- Opening Delimiter -

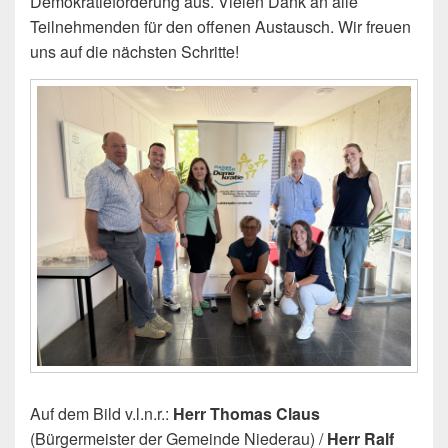
Demokratieförderung aus. Vielen Dank an alle
Teilnehmenden für den offenen Austausch. Wir freuen
uns auf die nächsten Schritte!
Auf dem Bild v.l.n.r.:
Herr Thomas Claus
(Bürgermeister der Gemeinde Niederau) /
Herr Ralf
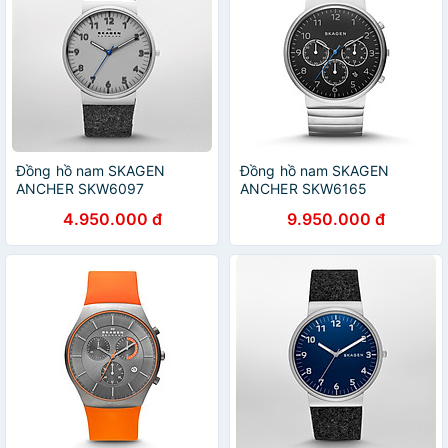
Đồng hồ nam SKAGEN
Đồng hồ nam SKAGEN
ANCHER SKW6097
ANCHER SKW6165
4.950.000 đ
9.950.000 đ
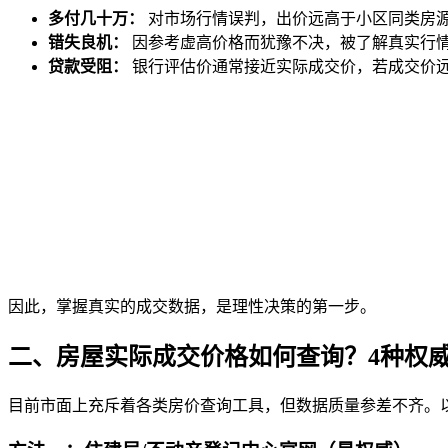
多付几十万：
对市场行情误判，出价远高于小区同类房
错失良机：
因参考虚高价格而犹豫不决，被了解真实行
贷款受阻：
银行评估价通常接近实际成交价，若成交价
因此，掌握真实的成交数据，是理性决策的第一步。
二、房屋实际成交价格如何查询？4种权
目前市面上充斥着各类房价查询工具，但数据质量参差不齐。以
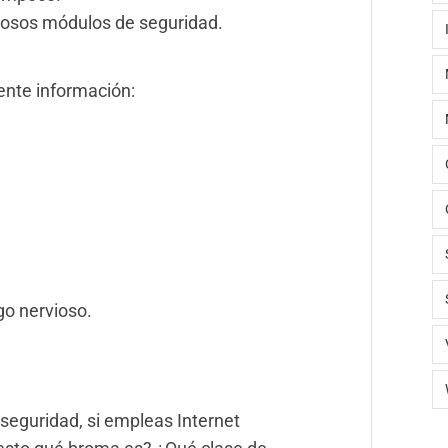
riosos módulos de seguridad.
ente información:
o nervioso.
seguridad, si empleas Internet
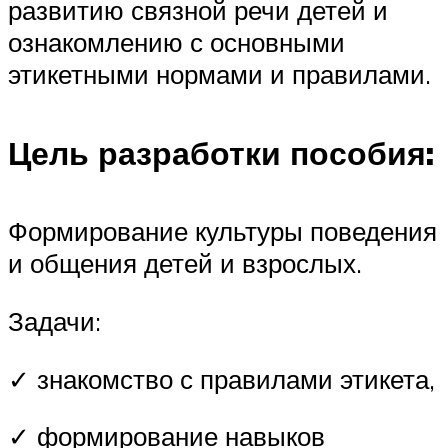
развитию связной речи детей и
ознакомлению с основными
этикетными нормами и правилами.
Цель разработки пособия:
Формирование культуры поведения
и общения детей и взрослых.
Задачи:
✓ знакомство с правилами этикета,
✓ формирование навыков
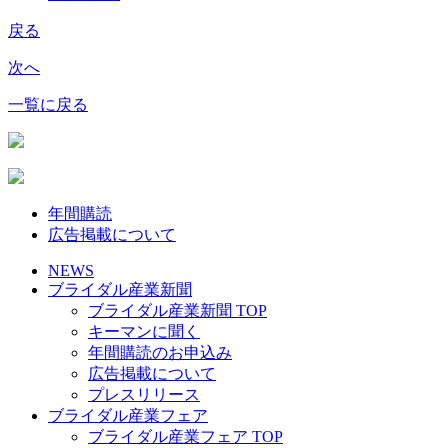
戻る
次へ
一覧に戻る
年間購読
広告掲載について
NEWS
ブライダル産業新聞
ブライダル産業新聞 TOP
キーマンに聞く
年間購読のお申込み
広告掲載について
プレスリリース
ブライダル産業フェア
ブライダル産業フェア TOP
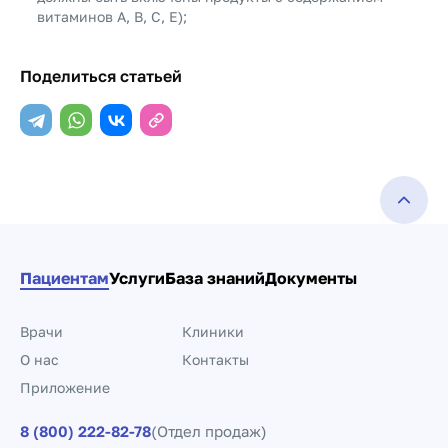
витаминов A, B, C, E);
Поделиться статьей
Пациентам
Услуги
База знаний
Документы
Врачи
Клиники
О нас
Контакты
Приложение
8 (800) 222-82-78
(Отдел продаж)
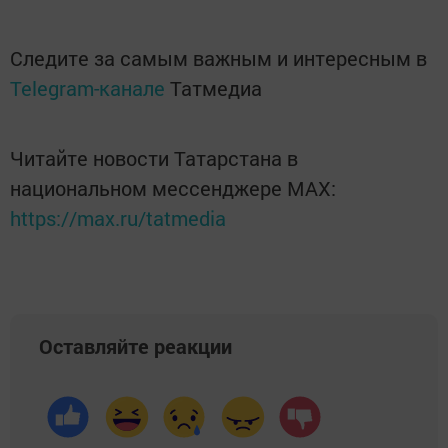
Следите за самым важным и интересным в
Telegram-канале
Татмедиа
Читайте новости Татарстана в
национальном мессенджере MАХ:
https://max.ru/tatmedia
Оставляйте реакции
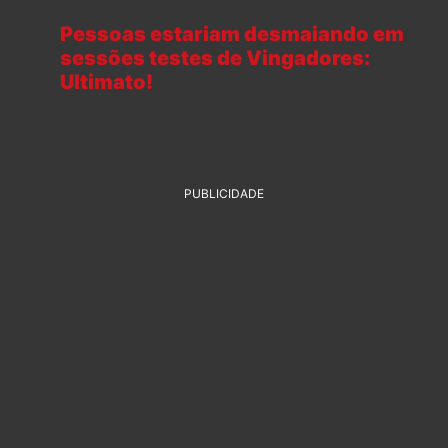
Pessoas estariam desmaiando em
sessões testes de Vingadores:
Ultimato!
PUBLICIDADE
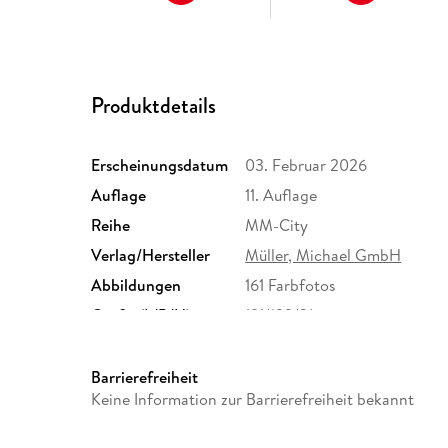
Produktdetails
Erscheinungsdatum
03. Februar 2026
Auflage
11. Auflage
Reihe
MM-City
Verlag/Hersteller
Müller, Michael GmbH
Abbildungen
161 Farbfotos
Größe (L/B/H)
191/122/21 mm
ISBN
9783966855464
Barrierefreiheit
Keine Information zur Barrierefreiheit bekannt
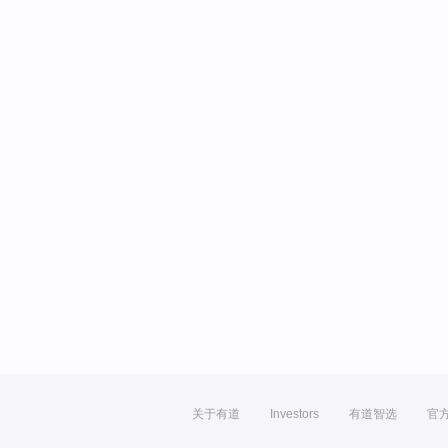
关于有道
Investors
有道智选
官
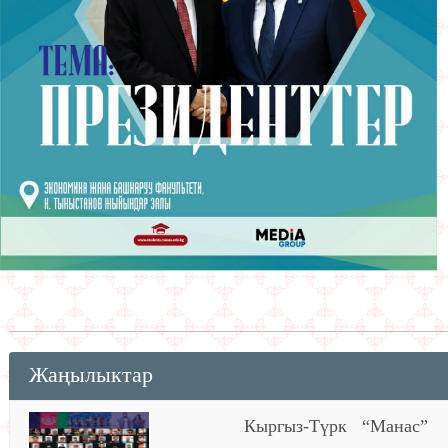
Жаңылыктар
Кыргыз-Түрк “Манас”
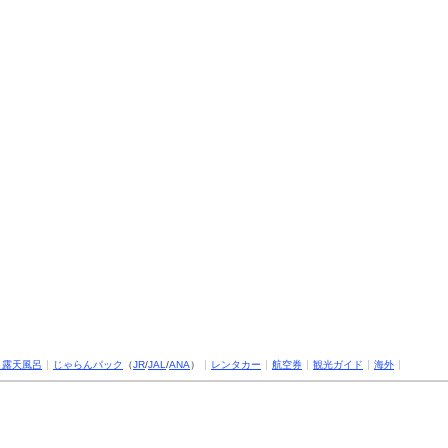
・露天風呂
じゃらんパック
（
JR
/
JAL
/
ANA
）
レンタカー
航空券
観光ガイド
海外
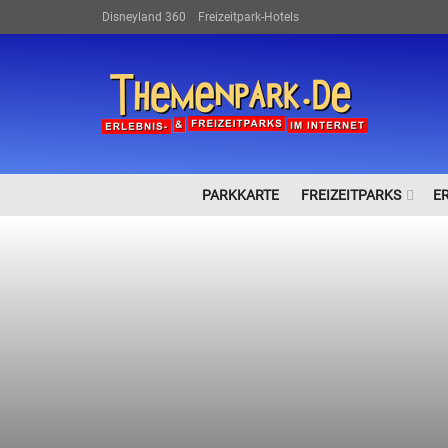
Disneyland 360
Freizeitpark-Hotels
PARKKARTE
FREIZEITPARKS
E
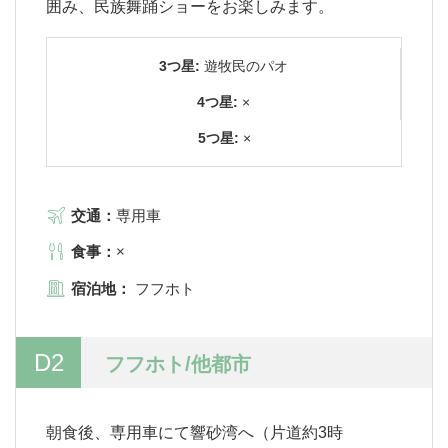
囲み、民族舞踊ショーをお楽しみます。
3つ星:
遊牧民のパオ
4つ星:
×
5つ星:
×
交通：
専用車
食事：
×
宿泊地：
フフホト
D2
フフホト/他都市
朝食後、専用車にて響砂湾へ（片道約3時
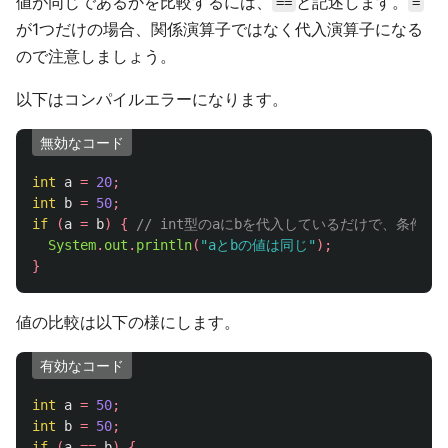
値が同じであるかを比較するには、
と記述します。
==
=
が1つだけの場合、関係演算子ではなく代入演算子になる
ので注意しましょう。
以下はコンパイルエラーになります。
無効なコード
int
a
=
20
;
int
b
=
50
;
if
(
a
=
b
)
{
// int型のaにbを代入しているだけで、条件
System
.
out
.
println
(
"aとbの値は同じ"
);
}
値の比較は以下の様にします。
有効なコード
int
a
=
50
;
int
b
=
50
;
if
(
a
==
b
)
{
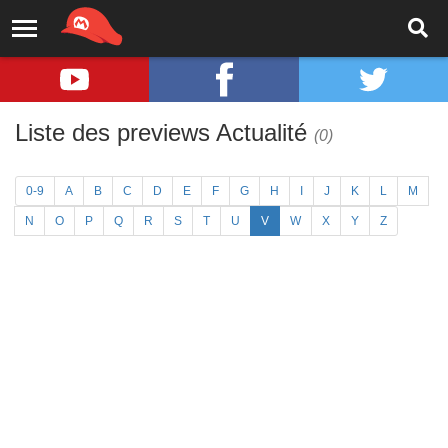
Liste des previews Actualité
(0)
0-9
A
B
C
D
E
F
G
H
I
J
K
L
M
N
O
P
Q
R
S
T
U
V
W
X
Y
Z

- Closing Delimiter -

■ Task statement
Reproduce every line in the data that has the word "детей" in it.

■ Answer to the problem
развитию связной речи детей и
и общения детей и взрослых.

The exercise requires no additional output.